AMARILLO, Texas (KAMR/KCIT) — Spring Break is here and students are starting their week off from school, but hunger is not taking a break.
Snack Pak 4 Kids is stepping up their game to make sure kids do not go hungry.
Executive Director Dyron Howell said leaving school before a break can be a big stressor for kids, knowing they could face food insecurity.
“There’s five days with no lunch and breakfast consistently, maybe everyday for them,” Howell said. “And so what we do is probably more critical in these times than it maybe is during the school week, just because of the the gap that happens over a break like this.”
Howell said Snack Pak 4 Kids is a part of 50 communities in the Panhandle and this weekend, more than 12,000 kids will take a snack pack home.
Because of their donors, communities, and volunteers, Howell said thousands of kids will not have to worry about where their next meal is coming from.
“This week, we invested over $50,000 just for this week, to make sure our kids have extra,” he said. “And I think what’s what’s important is they see that that bag there, they see that that tote at their school more than once this week. So it’s like, ‘Oh, my goodness, they didn’t forget about us.'”
Snack Pak 4 Kids will host a drive-thru pickup on Friday, March 17th from 11 a.m. to 1 p.m. Kids can pick up snack packs at any of these locations:
- Rogers Elementary
- Wills Elementary
- Hamlet Elementary
- Travis Middle
- Humphrey’s Highland
- Power Church
- Caprock High School
The organization exists to end weekend hunger, working with schools as a resource for educators so kids can come back on Monday, and after long breaks, ready to learn.

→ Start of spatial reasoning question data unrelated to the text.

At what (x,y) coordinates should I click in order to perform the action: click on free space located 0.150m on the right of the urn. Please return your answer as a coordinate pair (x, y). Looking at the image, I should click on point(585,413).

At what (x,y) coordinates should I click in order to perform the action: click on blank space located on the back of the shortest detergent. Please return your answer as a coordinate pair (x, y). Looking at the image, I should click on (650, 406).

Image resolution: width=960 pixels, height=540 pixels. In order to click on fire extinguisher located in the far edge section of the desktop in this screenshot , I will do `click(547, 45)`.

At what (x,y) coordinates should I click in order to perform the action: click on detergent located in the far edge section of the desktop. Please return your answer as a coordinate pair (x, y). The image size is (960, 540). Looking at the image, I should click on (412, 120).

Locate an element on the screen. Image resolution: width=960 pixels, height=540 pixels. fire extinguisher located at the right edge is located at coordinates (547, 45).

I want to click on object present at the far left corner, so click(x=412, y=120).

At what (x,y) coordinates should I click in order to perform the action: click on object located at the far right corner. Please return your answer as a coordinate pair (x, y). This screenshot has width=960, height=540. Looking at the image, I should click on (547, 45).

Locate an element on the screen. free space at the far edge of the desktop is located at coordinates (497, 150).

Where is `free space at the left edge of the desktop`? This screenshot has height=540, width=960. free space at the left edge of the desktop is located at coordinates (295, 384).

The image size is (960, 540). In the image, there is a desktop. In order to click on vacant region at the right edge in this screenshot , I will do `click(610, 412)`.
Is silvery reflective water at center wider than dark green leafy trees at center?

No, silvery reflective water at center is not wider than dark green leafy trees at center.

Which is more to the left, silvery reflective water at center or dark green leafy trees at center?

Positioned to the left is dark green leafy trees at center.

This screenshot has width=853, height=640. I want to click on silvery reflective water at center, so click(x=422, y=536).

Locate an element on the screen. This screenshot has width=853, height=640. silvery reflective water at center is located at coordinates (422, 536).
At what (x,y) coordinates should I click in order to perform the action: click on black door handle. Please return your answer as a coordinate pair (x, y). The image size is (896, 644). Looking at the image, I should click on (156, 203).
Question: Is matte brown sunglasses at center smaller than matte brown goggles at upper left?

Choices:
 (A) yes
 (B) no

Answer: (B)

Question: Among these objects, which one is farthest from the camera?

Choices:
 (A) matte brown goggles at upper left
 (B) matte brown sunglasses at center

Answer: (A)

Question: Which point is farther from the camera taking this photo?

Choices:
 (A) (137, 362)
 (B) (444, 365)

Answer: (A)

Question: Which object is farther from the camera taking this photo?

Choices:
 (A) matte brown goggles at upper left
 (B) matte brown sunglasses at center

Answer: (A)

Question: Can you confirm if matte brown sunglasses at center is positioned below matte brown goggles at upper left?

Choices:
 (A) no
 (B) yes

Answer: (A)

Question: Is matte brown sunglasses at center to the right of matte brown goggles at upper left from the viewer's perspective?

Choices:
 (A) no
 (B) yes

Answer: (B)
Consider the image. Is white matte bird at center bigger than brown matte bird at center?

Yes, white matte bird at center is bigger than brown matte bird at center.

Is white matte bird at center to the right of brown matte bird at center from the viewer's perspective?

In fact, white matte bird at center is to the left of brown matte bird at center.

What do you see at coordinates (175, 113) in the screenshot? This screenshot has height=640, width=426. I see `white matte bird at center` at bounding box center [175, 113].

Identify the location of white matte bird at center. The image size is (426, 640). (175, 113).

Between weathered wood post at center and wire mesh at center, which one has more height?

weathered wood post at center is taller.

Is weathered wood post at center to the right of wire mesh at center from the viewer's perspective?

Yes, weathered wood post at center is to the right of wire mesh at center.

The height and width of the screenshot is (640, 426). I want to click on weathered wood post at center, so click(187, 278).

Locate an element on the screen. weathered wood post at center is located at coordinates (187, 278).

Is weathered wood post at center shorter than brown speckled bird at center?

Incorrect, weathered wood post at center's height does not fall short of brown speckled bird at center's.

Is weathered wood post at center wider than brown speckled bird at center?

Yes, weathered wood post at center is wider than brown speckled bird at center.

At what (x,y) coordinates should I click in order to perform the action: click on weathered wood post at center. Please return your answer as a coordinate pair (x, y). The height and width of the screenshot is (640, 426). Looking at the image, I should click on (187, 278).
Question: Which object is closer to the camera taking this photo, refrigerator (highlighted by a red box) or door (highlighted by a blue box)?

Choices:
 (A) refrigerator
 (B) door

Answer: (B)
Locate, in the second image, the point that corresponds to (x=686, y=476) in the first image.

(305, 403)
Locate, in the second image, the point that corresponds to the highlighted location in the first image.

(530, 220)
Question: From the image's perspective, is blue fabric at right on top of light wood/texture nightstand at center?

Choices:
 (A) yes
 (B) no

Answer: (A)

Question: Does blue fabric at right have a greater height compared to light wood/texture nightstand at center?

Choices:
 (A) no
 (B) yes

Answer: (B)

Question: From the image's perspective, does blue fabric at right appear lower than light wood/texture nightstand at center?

“I think sometimes we may take for granted, something that seems so simple, yet it has a profound impact on our kids, both in the classroom, just mentally and just taking them potentially out of that survival mode.”
In January, they started a program to help households where grandparents are the primary caretakers called the Tillie Project.
“It is a profound need and we’re seeing a significant response to what we’re doing for our grandparents and I think it takes a lot of pressure off of them,” Howell said. “They’re already got a lot of things on their plate and just knowing that we’re there is a big deal.”